Javier Fernández-Lasquetty considera que más preocupante que la ausencia de un gobierno en España es la ausencia de un debate de ideas que confronte distintas concepciones sobre el individuo.
Ni hay gobierno, ni hay en realidad un debate de ideas o de confrontación de diferentes concepciones sobre la persona. Leer las frases más destacadas de los líderes de los partidos en el debate parlamentario produce melancolía, si se compara con el debate vigoroso que propulsó a España tras la elección de José María Aznar en 1996, y produce náuseas si se analiza como lo que es: un debate exclusivamente táctico. Ninguno de los partidos ha subido a la tribuna a propugnar una determinada visión de la persona y del estado. Nadie ha definido una propuesta para España que tenga como punto de partida valores ni convicciones. Ha sido un debate personalista, ni siquiera partidista, desprovisto de ideología. Es una forma muy pobre de transmitir la única evidencia: que se aparenta hacer política cuando en realidad solo se quiere obtener poder. ¿Poder para transformar? ¿Poder para convencer? ¿Poder para reformar? No. Poder para estar en el poder.
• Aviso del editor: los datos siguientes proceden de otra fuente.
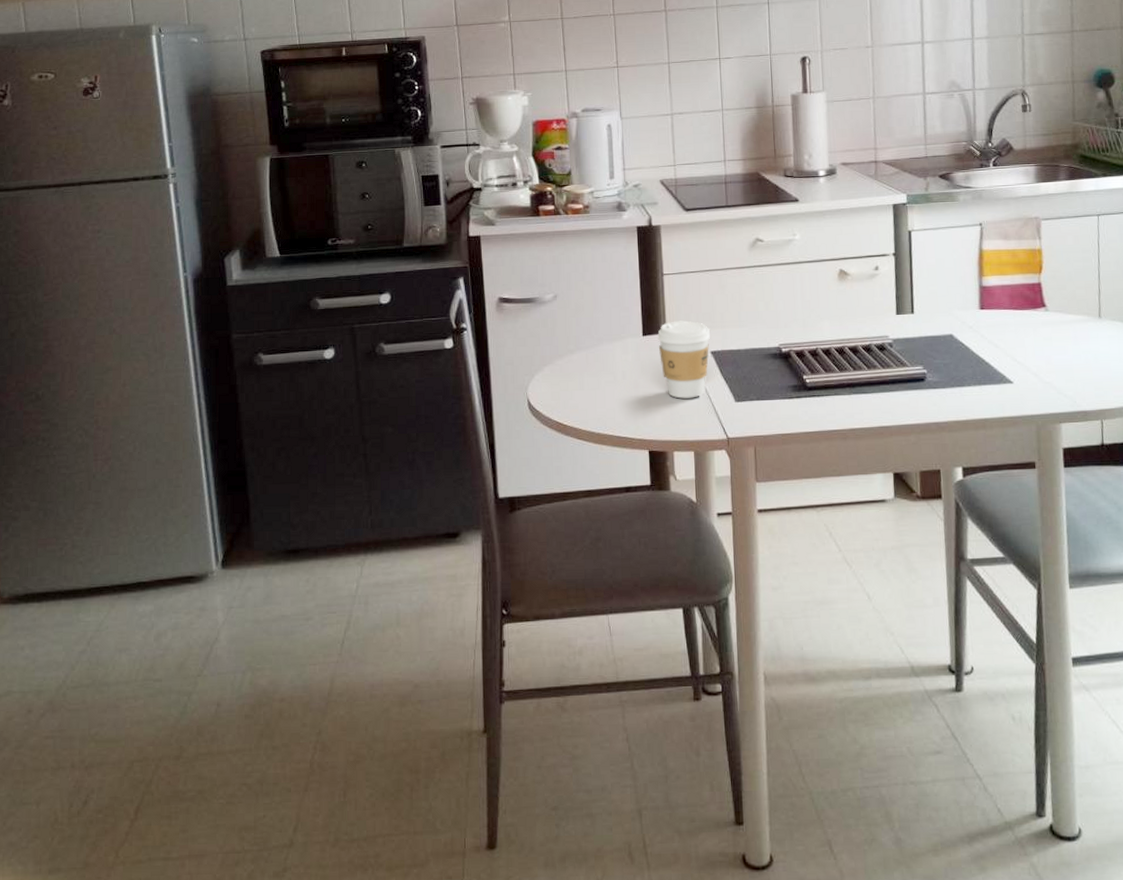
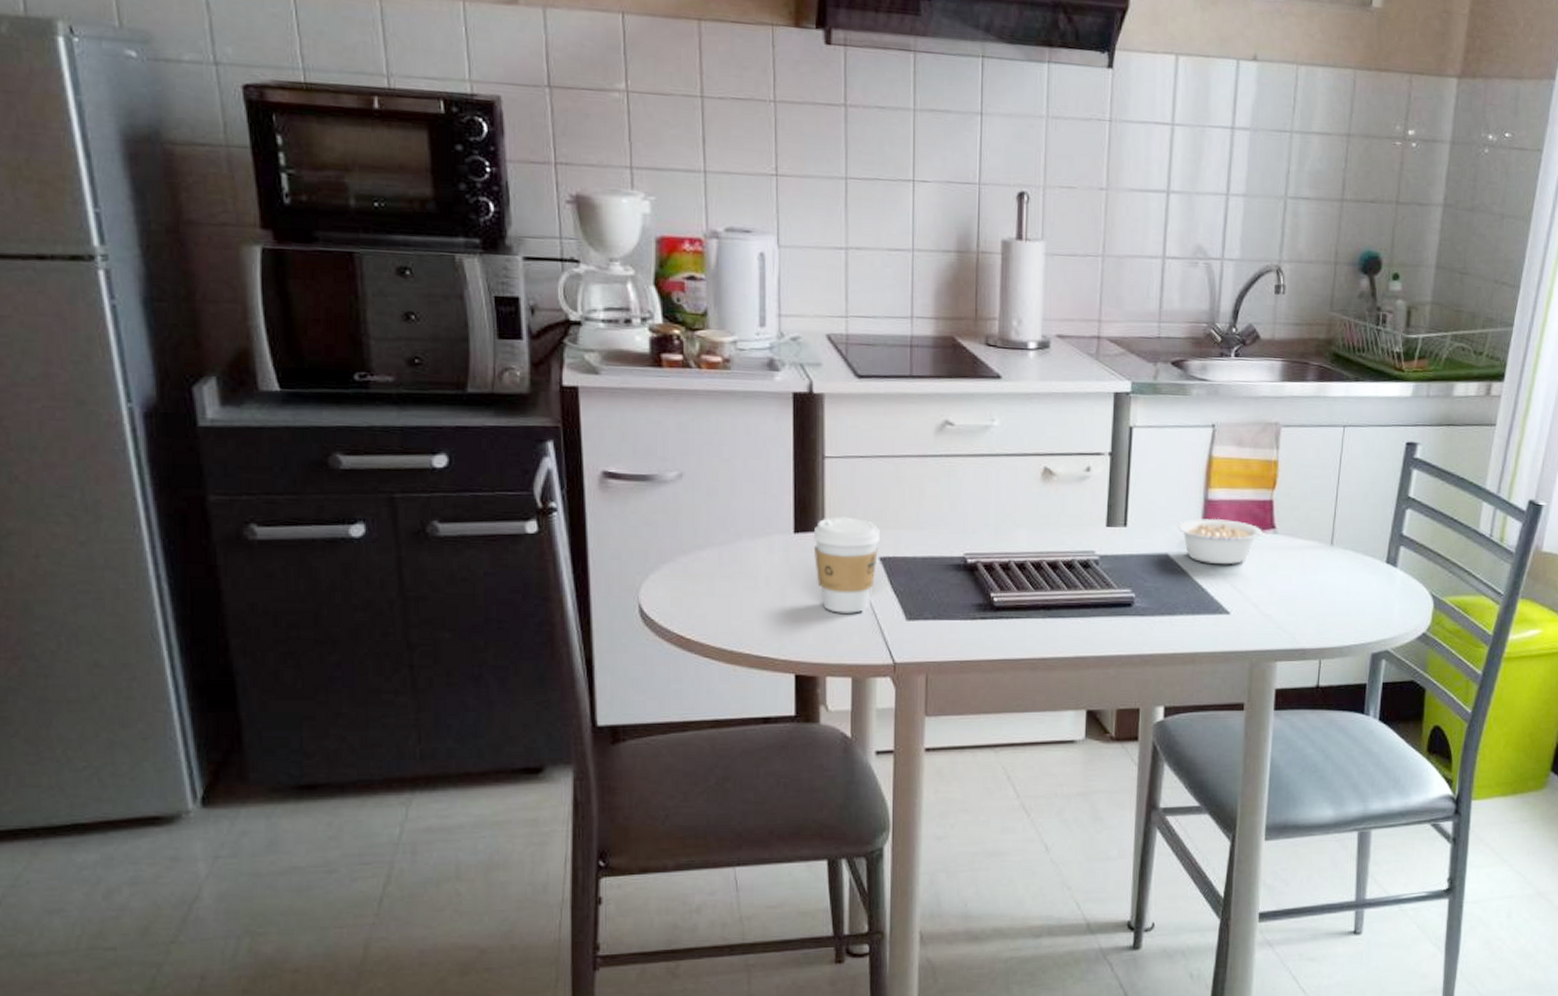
legume: none [957,301,1046,341] -> present [1177,518,1275,565]

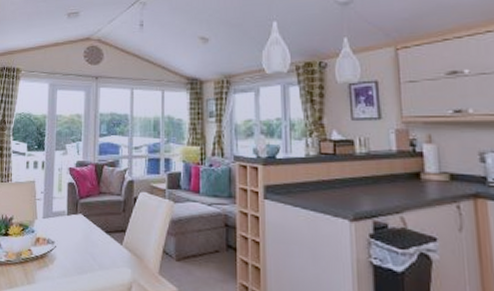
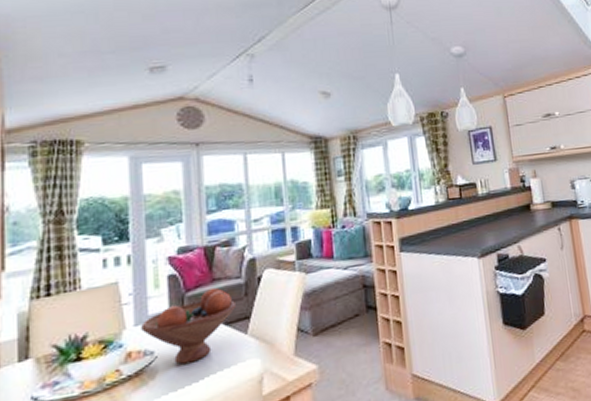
fruit bowl: none [47,199,116,258] -> present [141,287,237,365]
Y así está España, sin rumbo conocido, como fruto de década y media de rehuir el debate de las ideas. Pedro Sánchez solo actúa en función de las fechas y juegos de poder del siguiente congreso del Partido Socialista, sin que ninguna preocupación por España le desvíe de su ferviente deseo de retener el liderazgo socialista. Mariano Rajoy solo actúa para cerrar el paso a cualquier intento de abrir un debate interno —o sea, un congreso abierto y competitivo— que decida el liderazgo del Partido Popular. Ciudadanos solo insiste en aquello que piensa que le puede hacer quedar bien con los votantes de todas las ideologías al mismo tiempo. Mientras tanto Podemos, desprovisto ya del aura de imbatibilidad, se ciñe a lo esencial: subrayar su condición de extrema izquierda y reivindicar una falsa superioridad moral que ninguno de sus adversarios se esfuerza en refutar, pese a la historia negra del comunismo en España y en el mundo.
Rajoy, en su discurso solicitando la confianza parlamentaria, tan solo invoca como razones una pretendida inevitabilidad y una no justificada irracionalidad de cualquier otra posibilidad. Ha tenido más votos que ningún otro partido, lo cual celebro, pero eso no le exime de definirse frente a los grandes problemas que tiene España. Lo hizo frente al desafío separatista, pero no concretó nada. Y nada dijo de lo que piensa hacer para poner fin a un gasto público desorbitado, que no ha sido reducido ni siquiera ante la evidencia de la crisis económica.
Rajoy dice que la mayor parte del gasto público se va en pensiones, en sanidad, en educación, en programas sociales y en prestaciones por desempleo. Pero a continuación no propone ninguna reforma en ninguno de esos conceptos. Otros países europeos han reformado todos o algunos de esos ámbitos, con buenos resultados: los mayores reciben pensiones, los enfermos se curan, los niños se educan, etc. Pero lo hacen mediante esquemas nuevos, más respetuosos con la libertad individual, favorecedores de la competencia empresarial y menos onerosos para el contribuyente.
En España se quiere rehuir el debate ideológico, y la consecuencia es que el país camina sin rumbo y sin cabeza, con la única certeza de que cada mes que pasa incurre en nuevos déficits y acumula así una deuda más pesada sobre los hombros de la siguiente generación.